Split vote on LJ Shores project means city won’t get a recommendation


La Jolla Shores Advisory Board members deadlocked on a 3-3 vote Wednesday on what to tell the city about the controversial Whitney project.

As a result, the group will report no recommendation to the city on the project that calls for tearing down a one-story residence at business on Avenida de La Playa and replacing it with a three-story structure.

On Tuesday, the board deadlocked 3-3 on two different votes on the proposed development that calls for two floors of condos above 2,214 square feet of ground-level retail space and underground parking.

The advisory board rules on whether the projects coming before it conform with guidelines addressing bulk and scale, community character and other building issues. The standards are outlined in the La Jolla Community Plan and the La Jolla Shores Planned District Ordinance.

Project applicants Bob and Kim Whitney were represented by architect Tim Martin, who argued the project met each every Shores PDO condition, adding zoning rules in the Shores commercial core allow 100 percent of a site to be developed. He noted their project would cover 94 percent of its site.

La Jolla architect Phil Merten gave a presentation showing examples of architecture in the Shores commercial zone. He said the Whitney development, as proposed, is out of character with the existing commercial core which he characterized as “quite small, quite residential and very pedestrian-scale.”

After deadlocking twice, the advisory board asked the Whitneys if they would be willing to alter their project to increase setbacks on parts of the second and third stories to make its architectural spaces more “breathable” and its appearance more “pedestrian-friendly.” The board requested they make the changes and return before them in April.
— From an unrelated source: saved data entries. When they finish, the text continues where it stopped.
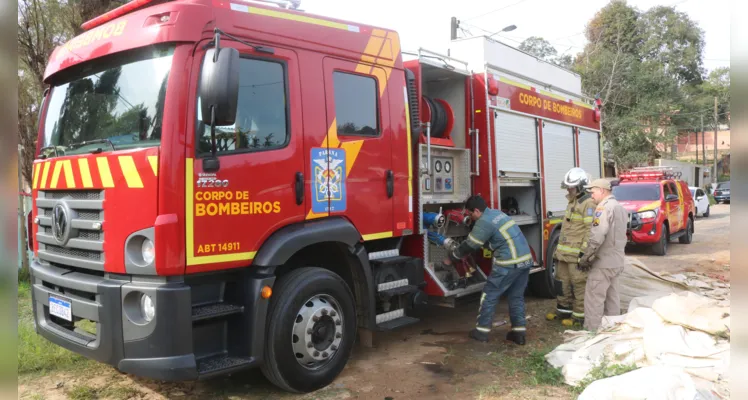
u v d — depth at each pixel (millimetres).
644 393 3510
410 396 4289
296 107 4254
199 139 3617
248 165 3869
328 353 4387
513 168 7086
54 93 4496
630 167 32500
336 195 4535
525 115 7426
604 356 4598
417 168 5633
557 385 4473
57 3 8703
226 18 3824
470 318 6848
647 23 38594
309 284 4203
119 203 3557
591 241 5754
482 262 6711
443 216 5820
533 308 7422
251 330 3844
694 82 42219
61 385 4480
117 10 4203
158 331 3385
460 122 6688
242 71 3930
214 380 4629
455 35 19000
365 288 4797
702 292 7766
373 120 4984
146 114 3602
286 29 4246
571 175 6625
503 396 4266
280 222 4090
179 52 3570
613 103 33500
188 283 3734
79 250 3906
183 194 3492
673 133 33750
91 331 3961
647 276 8273
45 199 4234
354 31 4855
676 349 4293
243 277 3936
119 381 4570
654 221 12227
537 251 7711
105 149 3758
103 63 4012
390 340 5855
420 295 5480
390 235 5086
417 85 5738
Immediately following the advisory vote, Kim Whitney said they probably would not return before the advisory board adding the project had already been two years in development and it was time “to move on,” taking it next to a city of San Diego hearing officer.

The day after the advisory vote, attorney Lynne Heidel of the law firm Prairie Schwartz Heidel representing the Whitneys said her clients had changed their position. “We will come back to the advisory board at their April meeting,” she said, adding they would consider making the changes the board requested to their building’s east and west facades. “However, we will be continuing with the city process,” she added.

The City of San Diego’s Hearing Officer presides at public hearings and acts on permits, maps, variances and other matters relating to the Land Development Code. The Hearing Officer meets the first four Wednesdays of the month at the City Administration Building. A date for the Whitney matter has not been set.